While this looks good upon first glance, due to the coastline paradox, you can always find a different tangent line. That then could be the cause of conflict between countries as they try to determine the sea boarder.
If anyone knows if there is any truth to the story, I would be interested in hearing.
Alaska boundary dispute – Alaskan and Canadian claims to the Alaskan Panhandle differed greatly, based on competing interpretations of the ambiguous phrase setting the border at "a line parallel to the windings of the coast", applied to the fjord-dense region.
Arguably the same strategy exists between those who take The Sun and those who take The Economist.
At the end of the first day, a few of us tracking our progress with GPS said we had gone about 18 miles. The mapping software we had used (Gaia) had shown we had only made about 12 miles of progress on our 82 mile track.
I'm used to GPS overestimating distances since it tends to jump around on the trail a bit (and it still jumps around when you're paused) but the differences throughout the trip were much larger than I would expect.
Our 82 mile trip ended up being 104 miles, which my friends weren't really prepared for.

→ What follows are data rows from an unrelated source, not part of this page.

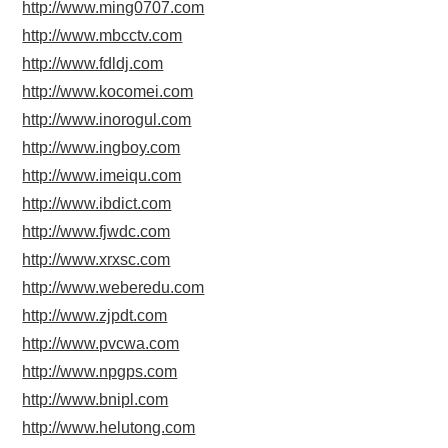
http://www.ming0707.com
http://www.mbcctv.com
http://www.fdldj.com
http://www.kocomei.com
http://www.inorogul.com
http://www.ingboy.com
http://www.imeiqu.com
http://www.ibdict.com
http://www.fjwdc.com
http://www.xrxsc.com
http://www.weberedu.com
http://www.zjpdt.com
http://www.pvcwa.com
http://www.npgps.com
http://www.bnipl.com
http://www.helutong.com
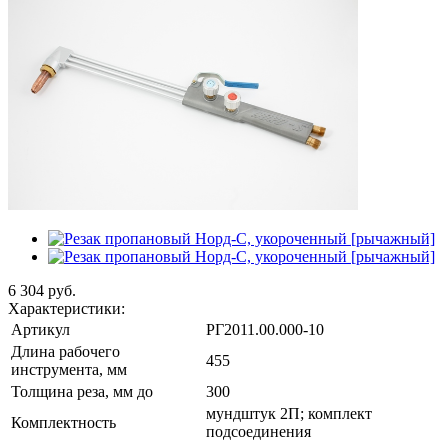
6 304
руб.
Характеристики:
Артикул
РГ2011.00.000-10
Длина рабочего
455
инструмента, мм
Толщина реза, мм до
300
мундштук 2П; комплект
Комплектность
подсоединения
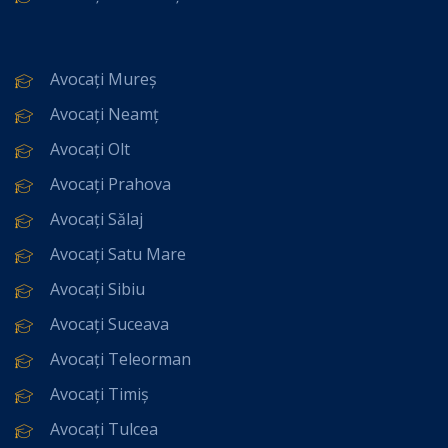
Avocați Mureș
Avocați Neamț
Avocați Olt
Avocați Prahova
Avocați Sălaj
Avocați Satu Mare
Avocați Sibiu
Avocați Suceava
Avocați Teleorman
Avocați Timiș
Avocați Tulcea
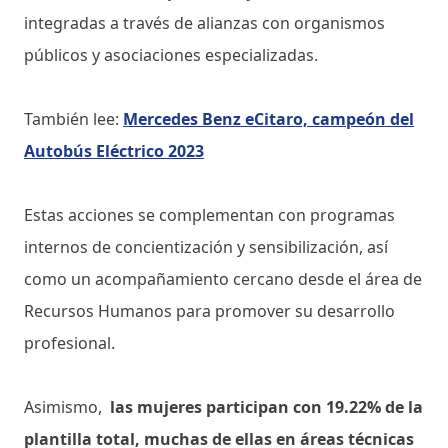
integradas a través de alianzas con organismos
públicos y asociaciones especializadas.
También lee:
Mercedes Benz eCitaro, campeón del
Autobús Eléctrico 2023
Estas acciones se complementan con programas
internos de concientización y sensibilización, así
como un acompañamiento cercano desde el área de
Recursos Humanos para promover su desarrollo
profesional.
Asimismo,
las mujeres participan con 19.22% de la
plantilla total, muchas de ellas en áreas técnicas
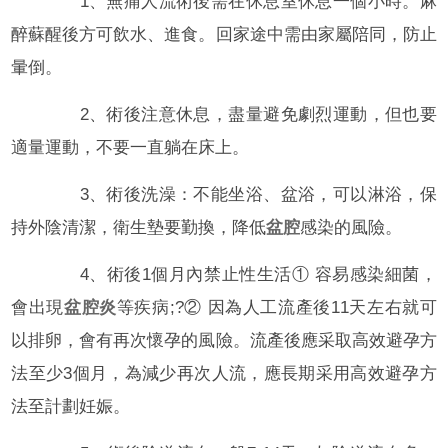
1、無痛人流術後需在休息室休息一個小時。麻
醉蘇醒後方可飲水、進食。回家途中需由家屬陪同，防止
暈倒。
2、術後注意休息，盡量避免劇烈運動，但也要
適量運動，不要一直躺在床上。
3、術後洗澡：不能坐浴、盆浴，可以淋浴，保
持外陰清潔，衛生墊要勤換，降低
盆腔
感染的風險。
4、術後1個月內禁止性生活① 容易感染細菌，
會出現
盆腔炎
等疾病;?② 因為人工流產後11天左右就可
以排卵，會有再次懷孕的風險。流產後應采取高效避孕方
法至少3個月，為減少再次人流，應長期采用高效避孕方
法至計劃妊娠。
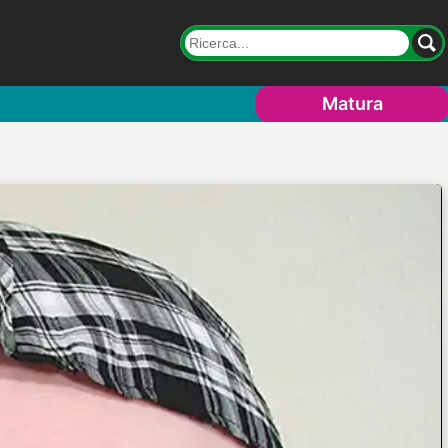
Matura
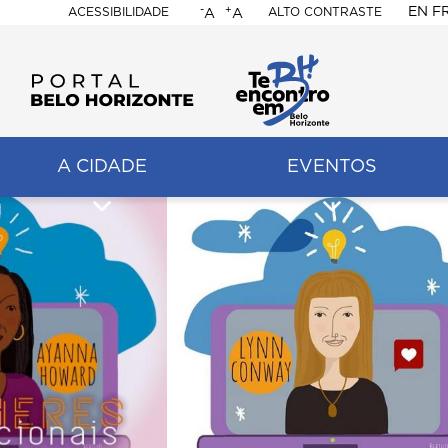
-
+
EN
F
ACESSIBILIDADE
ALTO CONTRASTE
A
A
PORTAL
BELO
HORIZONTE
A CIDADE
EVENTOS
ação
pal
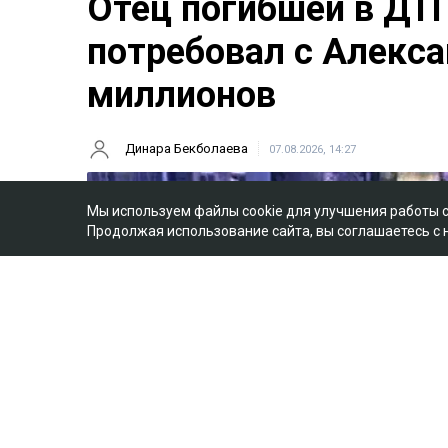
Отец погибшей в ДТ
потребовал с Алекса
миллионов
Динара Бекболаева
07.08.2026, 14:27
Мы используем файлы cookie для улучшения работы 
Продолжая использование сайта, вы соглашаетесь с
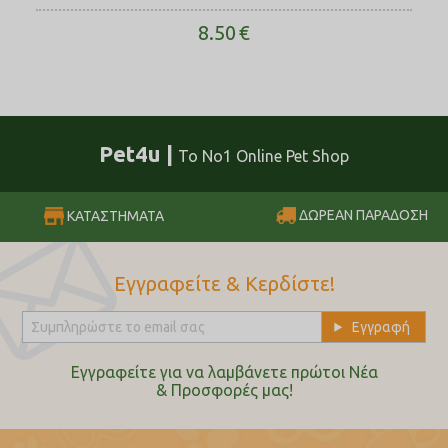
8.50
€
Pet4u |
Το No1 Online Pet Shop
ΔΩΡΕΑΝ ΠΑΡΑΔΟΣΗ
ΚΑΤΑΣΤΗΜΑΤΑ
Εγγραφείτε & Κερδίστε!
Εγγραφείτε για να λαμβάνετε πρώτοι Nέα
& Προσφορές μας!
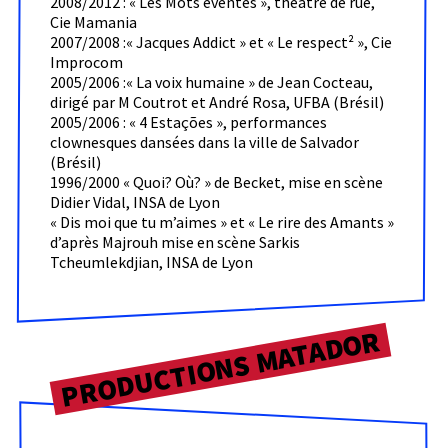
2008/2012 : « Les Mots éventés », théâtre de rue,
Cie Mamania
2007/2008 :« Jacques Addict » et « Le respect² », Cie
Improcom
2005/2006 :« La voix humaine » de Jean Cocteau,
dirigé par M Coutrot et André Rosa, UFBA (Brésil)
2005/2006 : « 4 Estações », performances
clownesques dansées dans la ville de Salvador
(Brésil)
1996/2000 « Quoi? Où? » de Becket, mise en scène
Didier Vidal, INSA de Lyon
« Dis moi que tu m’aimes » et « Le rire des Amants »
d’après Majrouh mise en scène Sarkis
Tcheumlekdjian, INSA de Lyon
PRODUCTIONS MATADOR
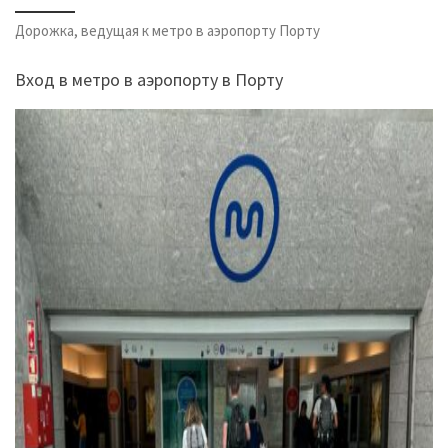
Дорожка, ведущая к метро в аэропорту Порту
Вход в метро в аэропорту в Порту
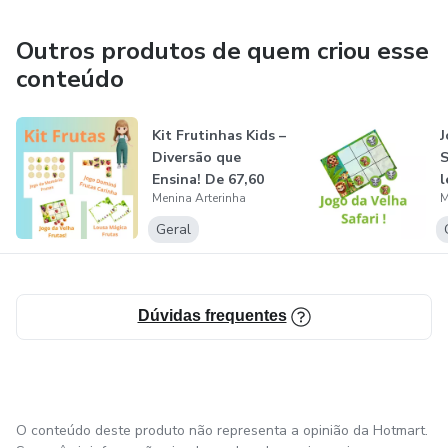
✔ Jogo da velha
Outros produtos de quem criou esse
conteúdo
✔ Atividades de raciocínio
✔ Conteúdos criativos para desenvolver a mente
Kit Frutinhas Kids –
J
Diversão que
S
Ensina! De 67,60
l
📥 Como funciona:
Menina Arterinha
M
Por 54,00
Geral
Você compra
Recebe o PDF na hora
Dúvidas frequentes
Imprime em casa
Começa a jogar e aprender
✨ Benefícios:
O conteúdo deste produto não representa a opinião da Hotmart.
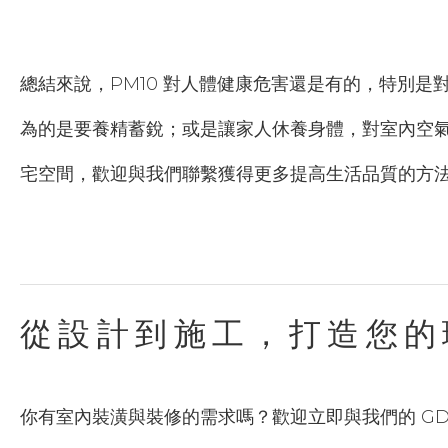
總結來說，PM10 對人體健康危害還是有的，特別
為的是要養精蓄銳；或是讓家人休養身體，對室內空
宅空間，歡迎與我們聯繫獲得更多提高生活品質的方
從設計到施工，打造您的
你有室內裝潢與裝修的需求嗎？歡迎立即與我們的 G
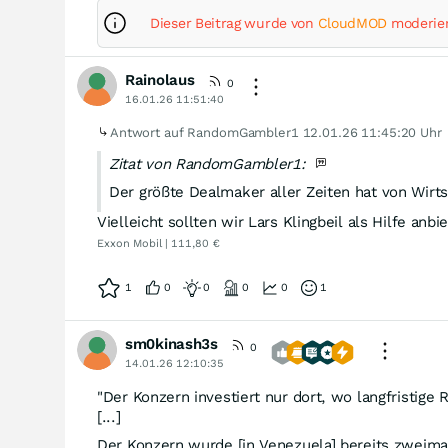
Dieser Beitrag wurde von
CloudMOD
moderier
Rainolaus
0
16.01.26 11:51:40
Antwort auf RandomGambler1
12.01.26 11:45:20 Uhr
Zitat von RandomGambler1:
Der größte Dealmaker aller Zeiten hat von Wirt
Vielleicht sollten wir Lars Klingbeil als Hilfe anbi
Exxon Mobil | 111,80 €
1
0
0
0
0
1
sm0kinash3s
0
14.01.26 12:10:35
"Der Konzern investiert nur dort, wo langfristig
[...]
Der Konzern wurde [in Venezuela] bereits zweimal 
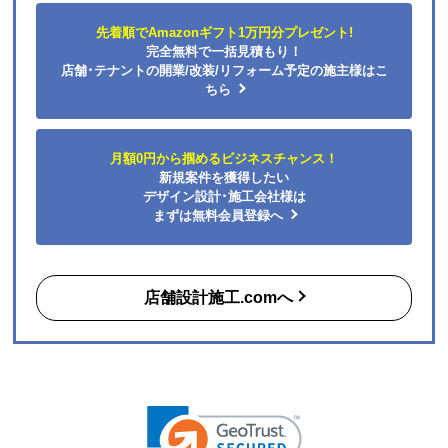
ショップからの連絡や対応は適切でしたか？
先着順でAmazonギフト1万円分プレゼント!
はい
完全無料で一括見積もり！
予定の期日までに商品が届きましたか？
店舗･テナントの開業/改装/リフォーム予定の施主様はこ
はい
ちら
商品の梱包は必要十分なものでしたか？
はい
月額0円から掴めるビジネスチャンス！
またこのショップを利用したいですか？
新規案件を獲得したい
はい
デザイン設計･施工会社様は
まずは無料会員登録へ
【注文商品】エアコン・クーラー 【注文
時期】2026年06月頃（モバイルから）
店舗設計施工.comへ
【このショップを選んだ理由は？】
購入した時点で最安価格でした。また、このショップ
を以前利用したことがあり、対応がとても良かったの
も選択の理由の一つです。
【注文からどのくらいで届きましたか？】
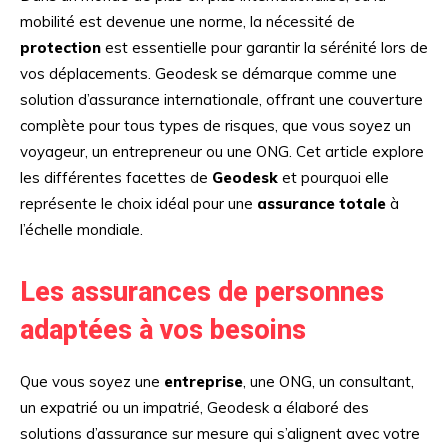
mobilité est devenue une norme, la nécessité de
protection
est essentielle pour garantir la sérénité lors de
vos déplacements. Geodesk se démarque comme une
solution d’assurance internationale, offrant une couverture
complète pour tous types de risques, que vous soyez un
voyageur, un entrepreneur ou une ONG. Cet article explore
les différentes facettes de
Geodesk
et pourquoi elle
représente le choix idéal pour une
assurance totale
à
l’échelle mondiale.
Les assurances de personnes
adaptées à vos besoins
Que vous soyez une
entreprise
, une ONG, un consultant,
un expatrié ou un impatrié, Geodesk a élaboré des
solutions d’assurance sur mesure qui s’alignent avec votre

Examining the map closer, some of the trails we were on were pretty roughly approximated on the map (way fewer switchbacks, long straight lines, etc.)
I'm not allowed to plan our hiking trips anymore...
That said, using GPS for this task without adding an IMU for sensor fusion seems prone to measurement errors.
Unless some exchange has allowed traders to infinitely divide currency, that's doesn't seem like it could be true.
Most models of stock movement are modeled mathematically with Brownian motion which is by definition a continuous time process. You can even more trivially show that stocks are non-differentiable if you want to argue that they are fundamentally discrete time processes, in which, by definition, they are not continuous, differentiable functions.
But the argument of about "what does continuous even mean when we talk about physical systems" is another and older argument altogether.
Only if the Planck length were really a minimum possible length. But it might not be; even in a theory of quantum gravity, it might not be, since what is quantized in quantum gravity does not have to be lengths and times.
Of course, when you're zoomed in that much the concept of 'price' becomes a lot more complex. You need to distinguish between bid, ask, and last transaction price. So the whole mental model kind of falls apart.
That got me wondering if it’s generally true for any number of dimensions.
In 3D, volume converges with more perimeter points, but surface area does not.
This line of thinking leads to sampling theory. Given a noisy analog signal, digitizing it at higher and higher resolution and sample rate can yield an arbitrarily large number of data points, as you track the noise. But the area of the envelope around the waveform converges.
StandUpMaths did a great video on this recently, asking whether national land area includes elevation and which nations would gain/lose the most land area if it were/weren't: https://www.youtube.com/watch?v=PtKhbbcc1Rc
The coastline paradox and MAU effectively seem to be of the same class, i.e., change the rules for your measurement and you get different results. This hadn't occurred to me before. I wonder if there's other similar?
(Glad you're enjoying it! I absolutely loved some of the ideas - the treatment of social media, in particular)
Or a physicist for that matter - we don't have a useful theory of quantum gravity, space may or may not be quantized.